"""

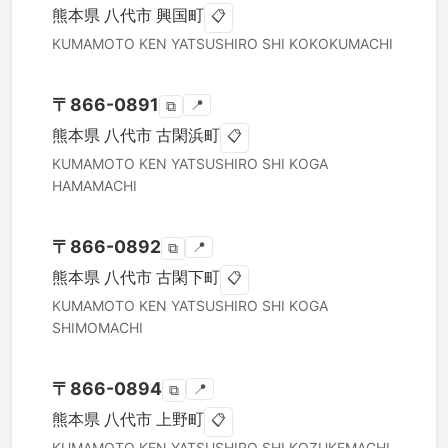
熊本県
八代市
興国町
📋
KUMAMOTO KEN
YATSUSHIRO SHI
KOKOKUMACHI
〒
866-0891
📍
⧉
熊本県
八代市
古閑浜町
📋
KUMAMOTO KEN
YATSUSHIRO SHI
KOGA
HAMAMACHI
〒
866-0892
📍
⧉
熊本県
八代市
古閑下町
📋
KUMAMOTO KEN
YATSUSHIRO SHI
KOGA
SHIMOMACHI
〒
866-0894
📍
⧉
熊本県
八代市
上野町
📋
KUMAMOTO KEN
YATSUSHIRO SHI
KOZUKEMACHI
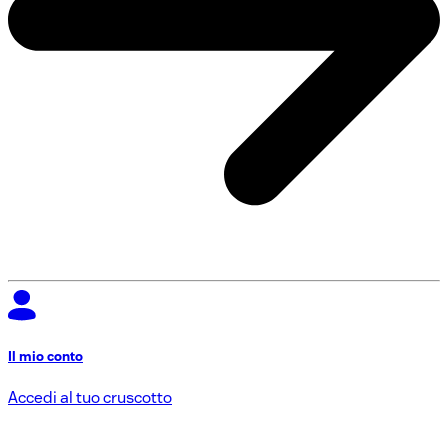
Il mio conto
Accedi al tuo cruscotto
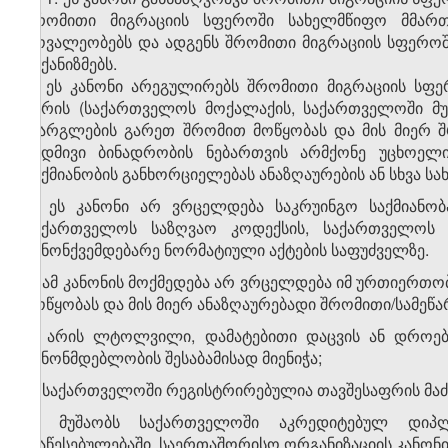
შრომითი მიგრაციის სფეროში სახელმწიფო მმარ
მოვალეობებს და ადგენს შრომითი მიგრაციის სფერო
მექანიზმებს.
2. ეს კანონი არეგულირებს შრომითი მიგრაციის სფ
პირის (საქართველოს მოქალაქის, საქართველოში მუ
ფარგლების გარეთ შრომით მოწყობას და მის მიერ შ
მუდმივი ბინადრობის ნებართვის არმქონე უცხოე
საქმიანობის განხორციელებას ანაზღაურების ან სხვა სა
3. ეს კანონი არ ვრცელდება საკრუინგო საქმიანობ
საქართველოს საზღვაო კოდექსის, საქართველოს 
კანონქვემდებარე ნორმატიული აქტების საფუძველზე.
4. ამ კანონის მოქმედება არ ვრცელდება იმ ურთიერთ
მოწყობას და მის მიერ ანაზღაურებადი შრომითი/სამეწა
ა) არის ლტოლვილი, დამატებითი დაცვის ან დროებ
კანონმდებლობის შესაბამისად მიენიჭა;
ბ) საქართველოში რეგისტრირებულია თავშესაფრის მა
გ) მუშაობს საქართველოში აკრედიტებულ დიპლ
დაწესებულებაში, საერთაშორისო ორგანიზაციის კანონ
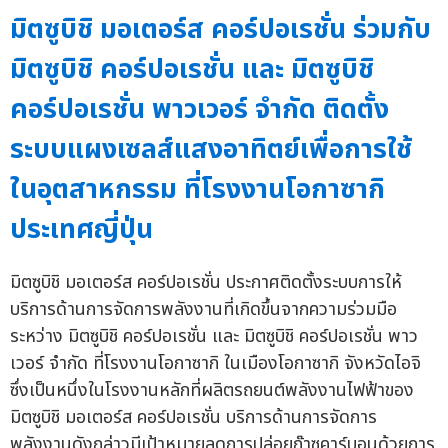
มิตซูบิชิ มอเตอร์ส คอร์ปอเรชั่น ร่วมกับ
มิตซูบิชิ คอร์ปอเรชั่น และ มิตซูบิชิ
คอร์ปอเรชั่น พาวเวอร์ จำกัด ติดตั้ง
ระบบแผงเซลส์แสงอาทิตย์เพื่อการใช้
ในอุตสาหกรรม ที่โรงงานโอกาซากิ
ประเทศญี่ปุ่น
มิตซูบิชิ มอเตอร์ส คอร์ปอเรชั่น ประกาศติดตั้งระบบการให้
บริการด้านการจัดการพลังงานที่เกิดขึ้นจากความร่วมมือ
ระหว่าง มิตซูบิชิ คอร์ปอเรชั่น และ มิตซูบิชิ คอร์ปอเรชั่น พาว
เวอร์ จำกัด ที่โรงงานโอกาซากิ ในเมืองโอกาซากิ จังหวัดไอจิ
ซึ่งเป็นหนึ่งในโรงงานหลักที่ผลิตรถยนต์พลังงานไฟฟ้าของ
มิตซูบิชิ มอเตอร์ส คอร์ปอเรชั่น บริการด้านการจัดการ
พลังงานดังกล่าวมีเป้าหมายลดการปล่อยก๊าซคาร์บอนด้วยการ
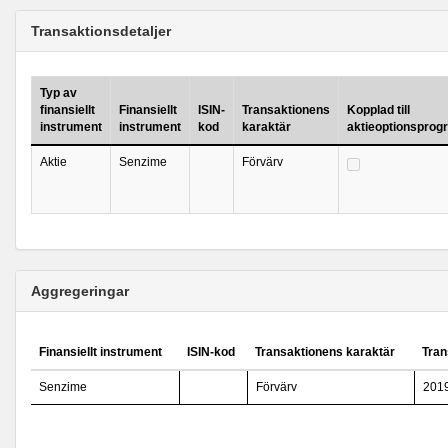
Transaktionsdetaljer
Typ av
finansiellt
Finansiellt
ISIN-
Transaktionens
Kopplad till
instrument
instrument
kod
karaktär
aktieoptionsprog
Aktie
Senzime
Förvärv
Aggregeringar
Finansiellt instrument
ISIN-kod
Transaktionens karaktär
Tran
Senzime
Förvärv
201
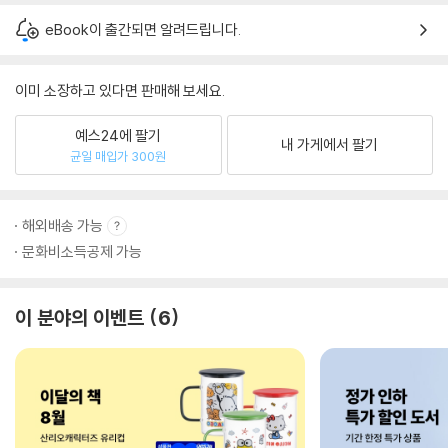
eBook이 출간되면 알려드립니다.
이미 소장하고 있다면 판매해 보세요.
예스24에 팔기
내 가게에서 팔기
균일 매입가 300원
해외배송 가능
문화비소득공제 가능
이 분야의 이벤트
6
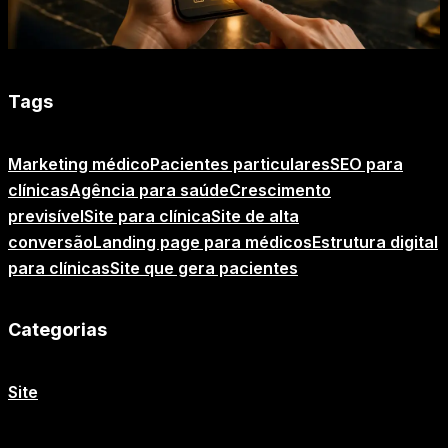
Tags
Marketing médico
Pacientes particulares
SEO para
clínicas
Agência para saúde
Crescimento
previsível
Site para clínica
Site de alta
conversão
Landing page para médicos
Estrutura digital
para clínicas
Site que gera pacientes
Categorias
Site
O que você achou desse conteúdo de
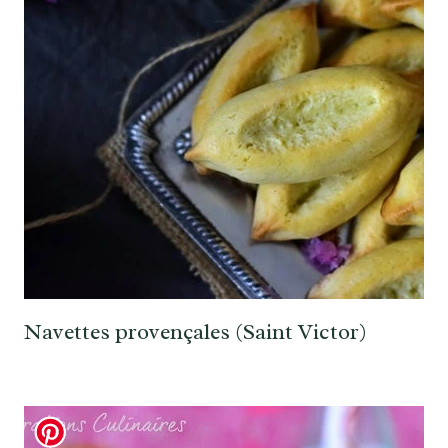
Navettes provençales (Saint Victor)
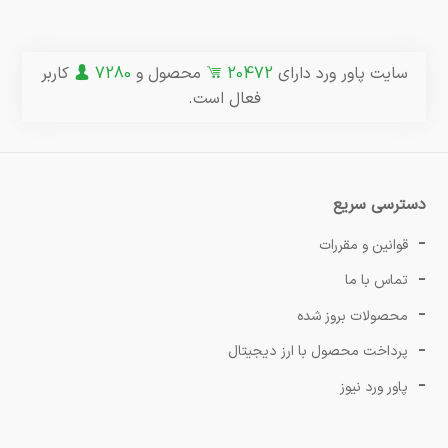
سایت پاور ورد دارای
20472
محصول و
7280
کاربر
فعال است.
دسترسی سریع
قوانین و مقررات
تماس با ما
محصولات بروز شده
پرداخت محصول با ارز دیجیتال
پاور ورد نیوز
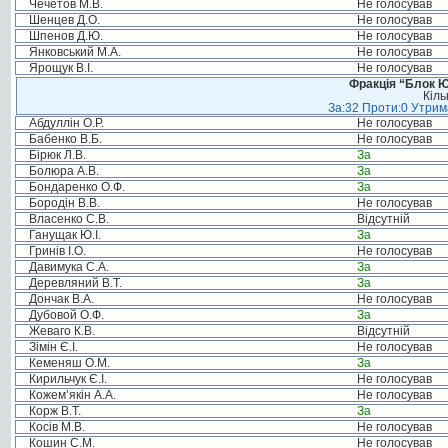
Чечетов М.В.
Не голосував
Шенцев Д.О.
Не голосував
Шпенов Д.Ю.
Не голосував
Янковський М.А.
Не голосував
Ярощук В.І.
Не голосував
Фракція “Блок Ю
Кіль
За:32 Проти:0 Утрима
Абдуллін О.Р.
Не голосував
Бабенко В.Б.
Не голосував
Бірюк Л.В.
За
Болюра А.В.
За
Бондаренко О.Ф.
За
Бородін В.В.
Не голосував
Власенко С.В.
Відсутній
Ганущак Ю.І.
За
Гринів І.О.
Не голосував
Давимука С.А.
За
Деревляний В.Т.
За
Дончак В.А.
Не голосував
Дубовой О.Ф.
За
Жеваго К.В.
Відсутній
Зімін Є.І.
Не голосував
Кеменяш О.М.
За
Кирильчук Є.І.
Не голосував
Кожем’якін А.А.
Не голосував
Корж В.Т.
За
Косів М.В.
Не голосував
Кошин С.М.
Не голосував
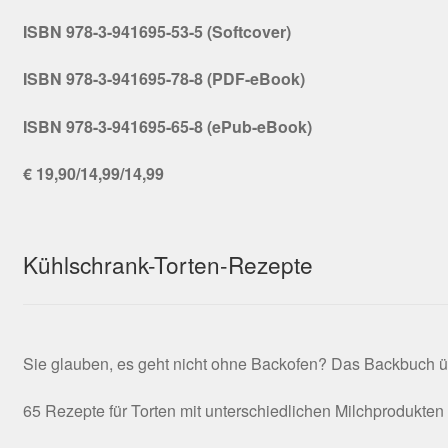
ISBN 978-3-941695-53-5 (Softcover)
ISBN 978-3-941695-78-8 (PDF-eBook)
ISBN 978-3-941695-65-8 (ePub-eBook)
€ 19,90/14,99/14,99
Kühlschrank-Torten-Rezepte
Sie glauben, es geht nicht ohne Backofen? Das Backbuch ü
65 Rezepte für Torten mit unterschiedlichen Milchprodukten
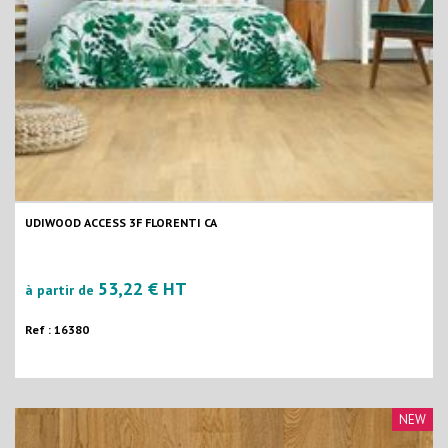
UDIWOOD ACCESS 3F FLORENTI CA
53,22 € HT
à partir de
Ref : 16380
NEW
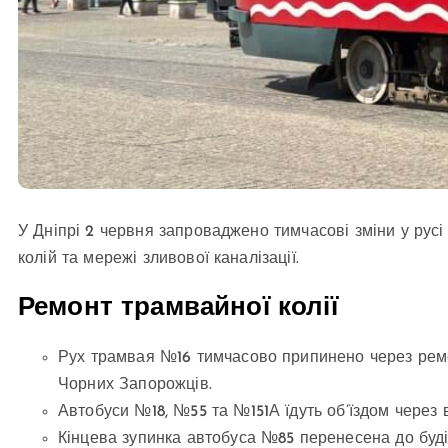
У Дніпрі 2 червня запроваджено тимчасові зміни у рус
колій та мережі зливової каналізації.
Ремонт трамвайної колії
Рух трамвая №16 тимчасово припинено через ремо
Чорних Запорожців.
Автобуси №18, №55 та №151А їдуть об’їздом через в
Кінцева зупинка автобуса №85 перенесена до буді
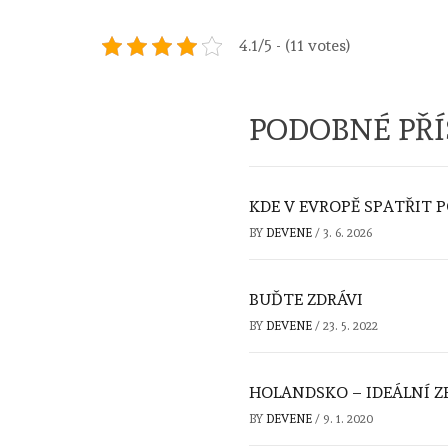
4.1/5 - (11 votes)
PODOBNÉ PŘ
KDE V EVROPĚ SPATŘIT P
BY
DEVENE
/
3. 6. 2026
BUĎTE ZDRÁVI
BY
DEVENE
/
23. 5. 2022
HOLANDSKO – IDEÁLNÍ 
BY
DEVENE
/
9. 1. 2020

"""

# WHAT THE EXERCISE ASKS
What is needed here is an exact transcript of the data above, pictures excluded.

# ANSWER SECTION
熊本県
八代市
興国町
📋
KUMAMOTO KEN
YATSUSHIRO SHI
KOKOKUMACHI
〒
866-0891
📍
⧉
熊本県
八代市
古閑浜町
📋
KUMAMOTO KEN
YATSUSHIRO SHI
KOGA
HAMAMACHI
〒
866-0892
📍
⧉
熊本県
八代市
古閑下町
📋
KUMAMOTO KEN
YATSUSHIRO SHI
KOGA
SHIMOMACHI
〒
866-0894
📍
⧉
熊本県
八代市
上野町
📋
KUMAMOTO KEN
YATSUSHIRO SHI
KOZUKEMACHI
Il mio conto
Accedi al tuo cruscotto
შრომითი მიგრაციის სფეროში სახელმწიფო მმარ
მოვალეობებს და ადგენს შრომითი მიგრაციის სფერო
მექანიზმებს.
2. ეს კანონი არეგულირებს შრომითი მიგრაციის სფ
პირის (საქართველოს მოქალაქის, საქართველოში მუ
ფარგლების გარეთ შრომით მოწყობას და მის მიერ შ
მუდმივი ბინადრობის ნებართვის არმქონე უცხოე
საქმიანობის განხორციელებას ანაზღაურების ან სხვა სა
3. ეს კანონი არ ვრცელდება საკრუინგო საქმიანობ
საქართველოს საზღვაო კოდექსის, საქართველოს 
კანონქვემდებარე ნორმატიული აქტების საფუძველზე.
4. ამ კანონის მოქმედება არ ვრცელდება იმ ურთიერთ
მოწყობას და მის მიერ ანაზღაურებადი შრომითი/სამეწა
ა) არის ლტოლვილი, დამატებითი დაცვის ან დროებ
კანონმდებლობის შესაბამისად მიენიჭა;
ბ) საქართველოში რეგისტრირებულია თავშესაფრის მა
გ) მუშაობს საქართველოში აკრედიტებულ დიპლ
დაწესებულებაში, საერთაშორისო ორგანიზაციის კანონ
มิตซูบิชิ มอเตอร์ส คอร์ปอเรชั่น ร่วมกับ
มิตซูบิชิ คอร์ปอเรชั่น และ มิตซูบิชิ
คอร์ปอเรชั่น พาวเวอร์ จำกัด ติดตั้ง
ระบบแผงเซลส์แสงอาทิตย์เพื่อการใช้
ในอุตสาหกรรม ที่โรงงานโอกาซากิ
ประเทศญี่ปุ่น
มิตซูบิชิ มอเตอร์ส คอร์ปอเรชั่น ประกาศติดตั้งระบบการให้
บริการด้านการจัดการพลังงานที่เกิดขึ้นจากความร่วมมือ
ระหว่าง มิตซูบิชิ คอร์ปอเรชั่น และ มิตซูบิชิ คอร์ปอเรชั่น พาว
เวอร์ จำกัด ที่โรงงานโอกาซากิ ในเมืองโอกาซากิ จังหวัดไอจิ
ซึ่งเป็นหนึ่งในโรงงานหลักที่ผลิตรถยนต์พลังงานไฟฟ้าของ
มิตซูบิชิ มอเตอร์ส คอร์ปอเรชั่น บริการด้านการจัดการ
พลังงานดังกล่าวมีเป้าหมายลดการปล่อยก๊าซคาร์บอนด้วยการ
Transaktionsdetaljer
Typ av
finansiellt
Finansiellt
ISIN-
Transaktionens
Kopplad till
instrument
instrument
kod
karaktär
aktieoptionsprog
Aktie
Senzime
Förvärv
Aggregeringar
Finansiellt instrument
ISIN-kod
Transaktionens karaktär
Tran
Senzime
Förvärv
201
eBook이 출간되면 알려드립니다.
이미 소장하고 있다면 판매해 보세요.
예스24에 팔기
내 가게에서 팔기
균일 매입가 300원
해외배송 가능
문화비소득공제 가능
이 분야의 이벤트
6
Tags
Marketing médico
Pacientes particulares
SEO para
clínicas
Agência para saúde
Crescimento
previsível
Site para clínica
Site de alta
conversão
Landing page para médicos
Estrutura digital
para clínicas
Site que gera pacientes
Categorias
Site
O que você achou desse conteúdo de
Navettes provençales (Saint Victor)
سایت پاور ورد دارای
20472
محصول و
7280
کاربر
فعال است.
دسترسی سریع
قوانین و مقررات
تماس با ما
محصولات بروز شده
پرداخت محصول با ارز دیجیتال
پاور ورد نیوز
Чечетов М.В.
Не голосував
Шенцев Д.О.
Не голосував
Шпенов Д.Ю.
Не голосував
Янковський М.А.
Не голосував
Ярощук В.І.
Не голосував
Фракція “Блок Ю
Кіль
За:32 Проти:0 Утрима
Абдуллін О.Р.
Не голосував
Бабенко В.Б.
Не голосував
Бірюк Л.В.
За
Болюра А.В.
За
Бондаренко О.Ф.
За
Бородін В.В.
Не голосував
Власенко С.В.
Відсутній
Ганущак Ю.І.
За
Гринів І.О.
Не голосував
Давимука С.А.
За
Деревляний В.Т.
За
Дончак В.А.
Не голосував
Дубовой О.Ф.
За
Жеваго К.В.
Відсутній
Зімін Є.І.
Не голосував
Кеменяш О.М.
За
Кирильчук Є.І.
Не голосував
Кожем’якін А.А.
Не голосував
Корж В.Т.
За
Косів М.В.
Не голосував
Кошин С.М.
Не голосував
ISBN 978-3-941695-53-5 (Softcover)
ISBN 978-3-941695-78-8 (PDF-eBook)
ISBN 978-3-941695-65-8 (ePub-eBook)
€ 19,90/14,99/14,99
Kühlschrank-Torten-Rezepte
Sie glauben, es geht nicht ohne Backofen? Das Backbuch ü
65 Rezepte für Torten mit unterschiedlichen Milchprodukten
UDIWOOD ACCESS 3F FLORENTI CA
53,22 € HT
à partir de
Ref : 16380
NEW
У Дніпрі 2 червня запроваджено тимчасові зміни у рус
колій та мережі зливової каналізації.
Ремонт трамвайної колії
Рух трамвая №16 тимчасово припинено через ремо
Чорних Запорожців.
Автобуси №18, №55 та №151А їдуть об’їздом через в
Кінцева зупинка автобуса №85 перенесена до буді
4.1/5 - (11 votes)
PODOBNÉ PŘ
KDE V EVROPĚ SPATŘIT P
BY
DEVENE
/
3. 6. 2026
BUĎTE ZDRÁVI
BY
DEVENE
/
23. 5. 2022
HOLANDSKO – IDEÁLNÍ 
BY
DEVENE
/
9. 1. 2020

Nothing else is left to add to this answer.